*** Opening TASK INPUTS ***

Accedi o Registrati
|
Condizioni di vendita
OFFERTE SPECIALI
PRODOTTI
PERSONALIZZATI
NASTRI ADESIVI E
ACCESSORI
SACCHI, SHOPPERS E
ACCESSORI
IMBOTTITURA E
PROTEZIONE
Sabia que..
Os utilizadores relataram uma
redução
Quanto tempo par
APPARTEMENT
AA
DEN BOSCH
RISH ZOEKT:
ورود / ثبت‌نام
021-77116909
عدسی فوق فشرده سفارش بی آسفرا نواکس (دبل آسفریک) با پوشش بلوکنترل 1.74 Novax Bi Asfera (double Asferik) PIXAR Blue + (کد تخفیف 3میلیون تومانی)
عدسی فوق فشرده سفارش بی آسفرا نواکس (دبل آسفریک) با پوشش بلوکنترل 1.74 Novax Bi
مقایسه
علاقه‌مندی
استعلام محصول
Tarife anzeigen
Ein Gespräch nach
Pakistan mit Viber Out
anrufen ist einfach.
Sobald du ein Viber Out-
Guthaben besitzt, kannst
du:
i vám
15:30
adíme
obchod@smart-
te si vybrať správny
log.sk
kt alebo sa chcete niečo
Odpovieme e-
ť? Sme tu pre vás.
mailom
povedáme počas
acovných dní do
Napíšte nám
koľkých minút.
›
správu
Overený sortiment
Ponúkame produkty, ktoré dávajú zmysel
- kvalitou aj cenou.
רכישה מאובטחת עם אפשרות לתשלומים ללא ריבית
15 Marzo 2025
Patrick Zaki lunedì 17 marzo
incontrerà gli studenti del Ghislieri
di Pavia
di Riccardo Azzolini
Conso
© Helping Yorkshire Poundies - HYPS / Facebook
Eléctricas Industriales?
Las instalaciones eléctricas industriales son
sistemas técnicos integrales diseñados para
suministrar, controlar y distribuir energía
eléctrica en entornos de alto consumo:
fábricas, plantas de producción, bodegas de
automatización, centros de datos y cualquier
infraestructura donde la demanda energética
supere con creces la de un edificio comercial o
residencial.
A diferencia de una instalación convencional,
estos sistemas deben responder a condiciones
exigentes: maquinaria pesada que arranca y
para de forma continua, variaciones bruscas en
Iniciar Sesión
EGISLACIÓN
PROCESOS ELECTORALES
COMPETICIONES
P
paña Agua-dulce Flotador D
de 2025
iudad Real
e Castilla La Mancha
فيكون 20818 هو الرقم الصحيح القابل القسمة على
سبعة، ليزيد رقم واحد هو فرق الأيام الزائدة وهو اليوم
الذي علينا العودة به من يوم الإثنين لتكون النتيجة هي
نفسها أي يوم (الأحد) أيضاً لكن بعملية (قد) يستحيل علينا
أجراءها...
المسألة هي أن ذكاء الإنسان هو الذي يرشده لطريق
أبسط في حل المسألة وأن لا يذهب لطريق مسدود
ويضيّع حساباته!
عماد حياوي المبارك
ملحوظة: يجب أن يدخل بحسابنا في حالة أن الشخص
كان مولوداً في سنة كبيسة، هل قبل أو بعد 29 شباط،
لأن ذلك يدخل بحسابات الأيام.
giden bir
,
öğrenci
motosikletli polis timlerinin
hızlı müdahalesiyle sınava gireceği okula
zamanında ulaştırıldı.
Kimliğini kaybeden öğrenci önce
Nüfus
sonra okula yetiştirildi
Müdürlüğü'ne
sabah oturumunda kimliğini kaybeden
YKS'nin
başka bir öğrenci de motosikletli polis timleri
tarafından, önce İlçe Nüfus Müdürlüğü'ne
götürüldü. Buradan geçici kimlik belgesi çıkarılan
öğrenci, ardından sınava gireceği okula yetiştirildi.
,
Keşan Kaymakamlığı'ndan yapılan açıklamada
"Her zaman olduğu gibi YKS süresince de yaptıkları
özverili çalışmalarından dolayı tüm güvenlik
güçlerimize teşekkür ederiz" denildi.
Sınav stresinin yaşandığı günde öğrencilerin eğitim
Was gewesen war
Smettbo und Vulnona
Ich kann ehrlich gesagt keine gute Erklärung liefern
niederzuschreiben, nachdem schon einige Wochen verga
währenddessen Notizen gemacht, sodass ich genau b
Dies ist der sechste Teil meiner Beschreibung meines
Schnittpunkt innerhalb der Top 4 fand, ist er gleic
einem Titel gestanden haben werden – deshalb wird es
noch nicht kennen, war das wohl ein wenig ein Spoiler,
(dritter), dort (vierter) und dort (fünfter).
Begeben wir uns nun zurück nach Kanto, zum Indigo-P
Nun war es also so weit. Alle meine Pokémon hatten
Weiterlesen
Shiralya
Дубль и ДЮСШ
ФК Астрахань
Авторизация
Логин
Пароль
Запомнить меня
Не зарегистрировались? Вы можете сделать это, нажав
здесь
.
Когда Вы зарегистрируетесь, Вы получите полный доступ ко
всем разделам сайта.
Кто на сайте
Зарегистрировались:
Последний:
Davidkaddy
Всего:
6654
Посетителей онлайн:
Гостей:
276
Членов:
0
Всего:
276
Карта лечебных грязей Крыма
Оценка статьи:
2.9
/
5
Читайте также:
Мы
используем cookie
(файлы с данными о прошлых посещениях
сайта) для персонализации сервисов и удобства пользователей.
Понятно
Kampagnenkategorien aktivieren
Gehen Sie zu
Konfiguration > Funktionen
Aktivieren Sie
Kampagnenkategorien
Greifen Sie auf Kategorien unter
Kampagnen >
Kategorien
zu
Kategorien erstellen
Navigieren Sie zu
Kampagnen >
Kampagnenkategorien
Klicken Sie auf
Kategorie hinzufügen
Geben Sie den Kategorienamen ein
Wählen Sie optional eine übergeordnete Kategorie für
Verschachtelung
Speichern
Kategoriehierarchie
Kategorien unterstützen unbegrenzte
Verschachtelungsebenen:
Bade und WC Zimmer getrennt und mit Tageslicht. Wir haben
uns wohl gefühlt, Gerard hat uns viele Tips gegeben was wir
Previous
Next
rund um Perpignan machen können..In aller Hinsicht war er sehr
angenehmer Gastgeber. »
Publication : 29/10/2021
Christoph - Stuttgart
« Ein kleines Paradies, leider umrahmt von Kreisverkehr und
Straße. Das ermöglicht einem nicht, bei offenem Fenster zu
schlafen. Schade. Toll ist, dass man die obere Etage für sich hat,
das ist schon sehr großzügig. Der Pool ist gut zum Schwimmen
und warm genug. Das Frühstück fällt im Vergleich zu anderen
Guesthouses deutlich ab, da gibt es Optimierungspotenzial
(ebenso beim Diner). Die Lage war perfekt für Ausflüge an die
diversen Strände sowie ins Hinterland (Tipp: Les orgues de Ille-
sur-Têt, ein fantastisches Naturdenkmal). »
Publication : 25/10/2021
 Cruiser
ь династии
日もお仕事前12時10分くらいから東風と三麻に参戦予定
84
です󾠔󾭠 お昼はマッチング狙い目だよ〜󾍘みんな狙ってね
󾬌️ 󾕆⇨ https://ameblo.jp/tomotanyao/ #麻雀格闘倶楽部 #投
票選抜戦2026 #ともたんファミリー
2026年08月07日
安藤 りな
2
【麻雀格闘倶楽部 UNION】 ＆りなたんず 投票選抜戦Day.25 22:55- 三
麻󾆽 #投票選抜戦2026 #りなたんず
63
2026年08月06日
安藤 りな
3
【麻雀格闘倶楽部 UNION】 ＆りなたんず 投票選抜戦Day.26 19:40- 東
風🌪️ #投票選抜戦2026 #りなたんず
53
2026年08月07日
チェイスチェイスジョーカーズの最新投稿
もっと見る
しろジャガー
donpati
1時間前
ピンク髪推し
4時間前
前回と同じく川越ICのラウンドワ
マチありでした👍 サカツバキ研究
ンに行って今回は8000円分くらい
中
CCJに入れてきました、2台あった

*** Closing TASK INPUTS ***

Return every line above where "gireceği" appears.

hızlı müdahalesiyle sınava gireceği okula
öğrenci, ardından sınava gireceği okula yetiştirildi.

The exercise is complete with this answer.